Da pluralidade – que garantia a pureza das diferenças – a convergência impôs a impureza. Mas como alguém disse – finjo não saber que foi Edgar Morin – “talhamos deuses que nos talham”.

Li durante os últimos dias duas inverdades repelentes. Numa, alguém procurava defender o nazismo por ter – e cito – assassinado menos pessoas que o comunismo. Como se os pratos das balanças humanas justificassem uma só morte que fosse no inventário. Não há comparação – nem é legítimo comprar a imbecilidade humana, só para defender pontos de vista primários.

A segunda afirmação é infantil: que o nazismo terá nascido do marxismo. É a cultura da banda desenhada norte-americana do pós guerra? Uma leitura de Trostski, de Souvarine ou de Hanna Arendt, mesmo apressada e só para dar três bons exemplos, teria ajudado a ignorância a não se manifestar.

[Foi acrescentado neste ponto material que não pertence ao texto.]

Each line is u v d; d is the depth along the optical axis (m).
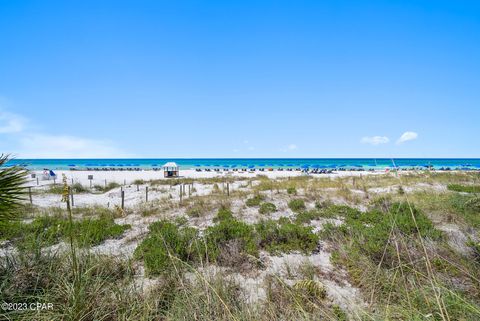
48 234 5.32
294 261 5.09
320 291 3.66
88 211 11.45
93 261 3.80
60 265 3.49
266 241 6.02
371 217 7.67
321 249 5.79
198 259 4.81
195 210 10.00
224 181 25.81
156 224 7.39
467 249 4.20
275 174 41.00
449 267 3.64
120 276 3.90
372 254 4.52
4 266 3.31
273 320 2.78
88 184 26.42
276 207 10.59
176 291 3.17
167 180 27.89
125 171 56.22
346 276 4.41
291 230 6.14
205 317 2.59
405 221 5.98
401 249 4.20
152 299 3.11
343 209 9.21
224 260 4.88
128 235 7.22
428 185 14.80
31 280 3.14
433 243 4.37
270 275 4.24
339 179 23.17
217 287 3.17
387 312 2.50
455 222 6.60
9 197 1.91
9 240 4.62
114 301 3.00
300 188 15.95
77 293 2.76
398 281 3.30
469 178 16.27
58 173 45.41
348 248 5.08
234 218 8.47
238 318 2.57
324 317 2.96
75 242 4.04
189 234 5.78
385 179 20.12
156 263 4.33
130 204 14.36
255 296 3.61
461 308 2.49
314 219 8.60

Acho que o erro veio daquela expressão trágica, o nacional socialismo, mas ir à escola faz bem e é um exercício que depois de ser salutar deixa benefícios para a vida e só indo à escola se percebe o significado desse nacional e desse socialismo e de uma série de tantas outras coisas que apenas os alunos aprendem e, aprendendo, aplicam nas suas vidas futuras.

Nós, os bárbaros, isto é, os que não falamos línguas impostas mas estamos sempre aptos a novas expressões e ensinamentos, ficamos no pântano do impuro à procura de evidências. Já agora, esta expressão Bárbaros é racista.

Provém (como tantas outras coisas) do grego antigo e era usada com o significado de estranho ou ignorante de um modo depreciativo. Resgatando-a, não me importo de a usar sob o meu chapéu de chuva da filosofia do impuro. É que me conforto mais como estranho e ignorante do que do lado dos opinativos sábios que desconhecem o mundo tal como foi, é e provavelmente virá a ser.

Este texto respeita as regras do AO90.